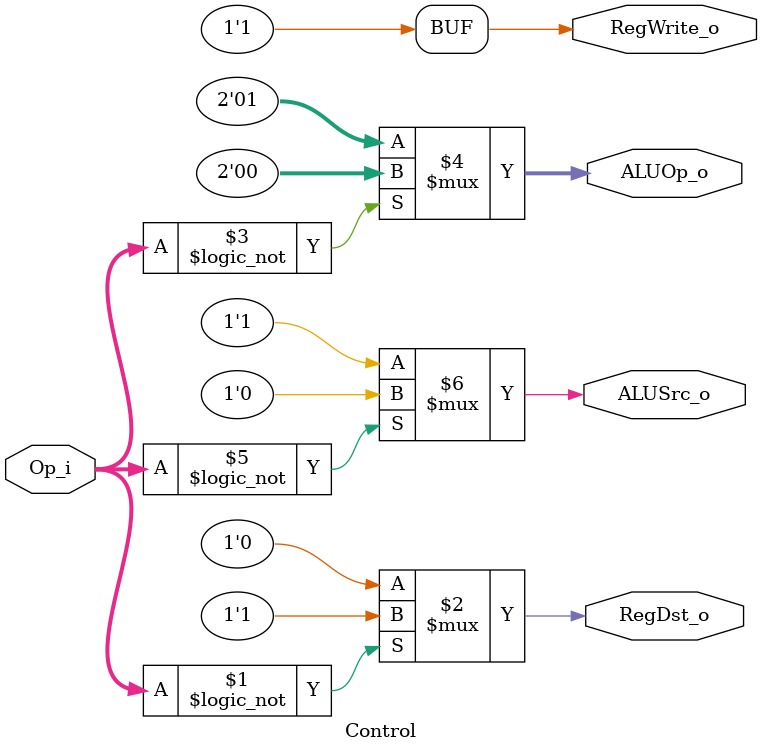
<source format=v>
module Control(Op_i, RegDst_o, ALUOp_o, ALUSrc_o, RegWrite_o);

input	[5:0]	Op_i;
output			RegDst_o, ALUSrc_o, RegWrite_o;
output	[1:0]	ALUOp_o;

// RegDst: 0:I-type, 1:R-type
assign RegDst_o = (Op_i == 6'd0) ? 1'd1 : 1'd0;

// ALUOp: 0:R-type, 1:I-type
assign ALUOp_o = (Op_i == 6'd0) ? 2'd0 : 2'd1;

// ALUSrc: 0:R-type, 1:I-type
assign ALUSrc_o = (Op_i == 6'd0) ? 1'd0 : 1'd1;

// always need to write
assign RegWrite_o = 1'd1;

endmodule

</source>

▸ Exercise objective
Go through the entries and report every line with the string "type".

▸ Result of the exercise
// RegDst: 0:I-type, 1:R-type
// ALUOp: 0:R-type, 1:I-type
// ALUSrc: 0:R-type, 1:I-type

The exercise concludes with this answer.